Qui a dit que les sé­ries ja­po­naises étaient trop zarbes et ne s’ex­por­taient pas ? De Bio­man aux Po­wer Ran­gers, pe­tite his­toire du sen­tai.

Première - Hors-série - - VU D’AILLEURS -

Ter­ri­toire fer­tile du bi­zarre, le Ja­pon s’est clas­sé hors ca­té­go­rie dès les an­nées 70 avec le sen­tai. Une poi­gnée de com­bat­tants cas­qués en py­ja­mas co­lo­rés, des af­fron­te­ments « dan­tesques » au-des­sus de ma­quettes d’im­meubles entre créa­tures en plas­tique mol­le­ton­né et ro­bots géants fil­més de loin… La for­mule ma­gique de ce sous-genre de su­per­hé­ros à la nip­pone n’a pas beau­coup chan­gé en qua­rante ans de pré­sence in­in­ter­rom­pue le di­manche ma­tin à l’an­tenne d’Asa­hi TV, l’une des grandes chaînes na­tio­nales. Les dé­to­na­tions en CGI ont rem­pla­cé les ex­plo­sions ar­ti­sa­nales mais l’ou­trance est de­meu­rée. On se sou­vient aux grandes heures de Bio­man and co, en France dans les an­nées 80, de cer­tains mé­chants à la ges­tuelle étran­ge­ment sug­ges­tive.
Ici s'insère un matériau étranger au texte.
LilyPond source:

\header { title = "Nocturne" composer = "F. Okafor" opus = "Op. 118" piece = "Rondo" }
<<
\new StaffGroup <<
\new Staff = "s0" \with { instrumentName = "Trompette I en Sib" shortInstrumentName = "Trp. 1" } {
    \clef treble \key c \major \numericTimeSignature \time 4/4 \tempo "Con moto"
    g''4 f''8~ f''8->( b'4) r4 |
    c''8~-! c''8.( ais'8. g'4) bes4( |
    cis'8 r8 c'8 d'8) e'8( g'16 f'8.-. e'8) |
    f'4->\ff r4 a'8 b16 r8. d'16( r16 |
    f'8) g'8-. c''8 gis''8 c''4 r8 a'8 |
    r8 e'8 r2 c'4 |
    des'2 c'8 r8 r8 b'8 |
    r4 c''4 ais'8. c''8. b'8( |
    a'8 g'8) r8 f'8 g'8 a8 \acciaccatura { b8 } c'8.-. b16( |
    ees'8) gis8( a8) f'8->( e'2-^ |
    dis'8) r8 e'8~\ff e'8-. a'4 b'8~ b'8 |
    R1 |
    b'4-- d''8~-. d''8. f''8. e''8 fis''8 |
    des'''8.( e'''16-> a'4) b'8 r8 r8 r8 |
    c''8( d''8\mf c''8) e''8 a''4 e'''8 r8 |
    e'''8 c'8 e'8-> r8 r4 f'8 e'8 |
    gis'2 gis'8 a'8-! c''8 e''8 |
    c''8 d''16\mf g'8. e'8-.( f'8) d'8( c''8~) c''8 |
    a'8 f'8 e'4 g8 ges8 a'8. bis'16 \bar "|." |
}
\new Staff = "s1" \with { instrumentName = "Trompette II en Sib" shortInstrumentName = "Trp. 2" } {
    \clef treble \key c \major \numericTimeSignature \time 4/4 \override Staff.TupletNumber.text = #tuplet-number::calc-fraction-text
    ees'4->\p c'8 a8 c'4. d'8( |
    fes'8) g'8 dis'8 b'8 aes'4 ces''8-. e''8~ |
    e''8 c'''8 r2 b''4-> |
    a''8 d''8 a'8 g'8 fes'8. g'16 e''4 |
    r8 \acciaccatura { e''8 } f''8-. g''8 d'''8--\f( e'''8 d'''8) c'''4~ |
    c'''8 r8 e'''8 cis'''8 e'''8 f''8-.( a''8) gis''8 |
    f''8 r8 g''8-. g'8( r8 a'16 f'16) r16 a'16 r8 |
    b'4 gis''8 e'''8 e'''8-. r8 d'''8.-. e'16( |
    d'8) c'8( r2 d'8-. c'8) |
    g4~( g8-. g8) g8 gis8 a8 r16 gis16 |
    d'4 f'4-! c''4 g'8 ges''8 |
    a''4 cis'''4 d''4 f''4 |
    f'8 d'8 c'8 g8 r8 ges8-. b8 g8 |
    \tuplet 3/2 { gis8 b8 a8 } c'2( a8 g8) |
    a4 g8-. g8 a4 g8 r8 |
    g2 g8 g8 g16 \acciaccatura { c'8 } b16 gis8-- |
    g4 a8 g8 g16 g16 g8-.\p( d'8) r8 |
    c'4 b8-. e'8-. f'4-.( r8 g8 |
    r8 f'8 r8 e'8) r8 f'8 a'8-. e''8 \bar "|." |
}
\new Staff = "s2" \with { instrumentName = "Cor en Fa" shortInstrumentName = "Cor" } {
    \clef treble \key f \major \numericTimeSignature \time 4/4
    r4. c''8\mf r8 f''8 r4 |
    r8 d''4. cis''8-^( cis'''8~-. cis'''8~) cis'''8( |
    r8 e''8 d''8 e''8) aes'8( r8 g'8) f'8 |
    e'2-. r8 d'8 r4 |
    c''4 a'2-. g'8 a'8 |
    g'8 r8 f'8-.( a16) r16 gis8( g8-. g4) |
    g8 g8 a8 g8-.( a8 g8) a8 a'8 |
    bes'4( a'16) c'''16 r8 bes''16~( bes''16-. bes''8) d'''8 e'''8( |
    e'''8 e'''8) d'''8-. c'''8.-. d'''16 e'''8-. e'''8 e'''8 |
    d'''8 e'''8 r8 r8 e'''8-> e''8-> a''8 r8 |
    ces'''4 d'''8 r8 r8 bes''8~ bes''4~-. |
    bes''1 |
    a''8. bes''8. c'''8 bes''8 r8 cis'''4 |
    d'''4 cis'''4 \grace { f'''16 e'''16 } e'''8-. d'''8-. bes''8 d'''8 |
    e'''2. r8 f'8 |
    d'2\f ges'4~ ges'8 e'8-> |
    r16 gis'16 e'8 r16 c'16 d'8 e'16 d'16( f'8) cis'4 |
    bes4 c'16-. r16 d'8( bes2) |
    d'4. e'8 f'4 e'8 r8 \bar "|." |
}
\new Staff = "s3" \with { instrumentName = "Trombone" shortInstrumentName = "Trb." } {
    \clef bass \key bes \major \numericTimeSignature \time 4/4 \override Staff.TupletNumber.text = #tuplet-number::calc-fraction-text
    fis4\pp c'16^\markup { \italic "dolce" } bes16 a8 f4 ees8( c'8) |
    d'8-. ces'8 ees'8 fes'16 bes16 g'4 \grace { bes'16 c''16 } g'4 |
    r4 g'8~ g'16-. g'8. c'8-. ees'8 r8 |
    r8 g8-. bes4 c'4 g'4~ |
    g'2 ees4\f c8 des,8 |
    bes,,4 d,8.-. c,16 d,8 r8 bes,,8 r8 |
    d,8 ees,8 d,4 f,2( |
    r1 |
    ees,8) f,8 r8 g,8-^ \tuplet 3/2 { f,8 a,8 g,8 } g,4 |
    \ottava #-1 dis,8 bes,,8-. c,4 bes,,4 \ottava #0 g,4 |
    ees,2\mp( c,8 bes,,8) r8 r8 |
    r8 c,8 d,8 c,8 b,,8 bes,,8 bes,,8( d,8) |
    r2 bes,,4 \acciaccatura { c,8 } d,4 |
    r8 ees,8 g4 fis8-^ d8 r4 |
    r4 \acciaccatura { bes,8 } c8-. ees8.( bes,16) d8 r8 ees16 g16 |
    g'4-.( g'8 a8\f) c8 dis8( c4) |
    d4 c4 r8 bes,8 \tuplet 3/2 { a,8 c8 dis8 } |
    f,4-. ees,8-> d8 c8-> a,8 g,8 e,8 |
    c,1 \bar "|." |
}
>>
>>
Des dif­fu­sions si mar­quantes (« moi­tié homme, moi­tié ro­bot…») qu’elles ont ins­pi­ré un sen­tai 100 % hexa­go­nal, France Five, lui-même de­ve­nu culte au Ja­pon. C’est dé­fi­ni­ti­ve­ment ça, le plus bi­zarre avec le sen­tai : que ce concept ul­tra­lo­cal, pé­tri de mar­queurs nip­po-nip­pons

(kai­ju, me­cha, cou­leur rouge du lea­der lourde de sym­bole), ait trou­vé un écho à l’étran­ger.

Les Po­wer Ran­gers n’étaient à l’ori­gine qu’un re­con­di­tion­ne­ment à la sauce Dis­ney de sé­quences de bas­ton is­sues de sé­ries ache­tées au Ja­pon, agré­men­tées de scènes re­jouées par des ac­teurs amé­ri­cains.

À ce jour, vingt-quatre sai­sons ont été pro­duites. G.L.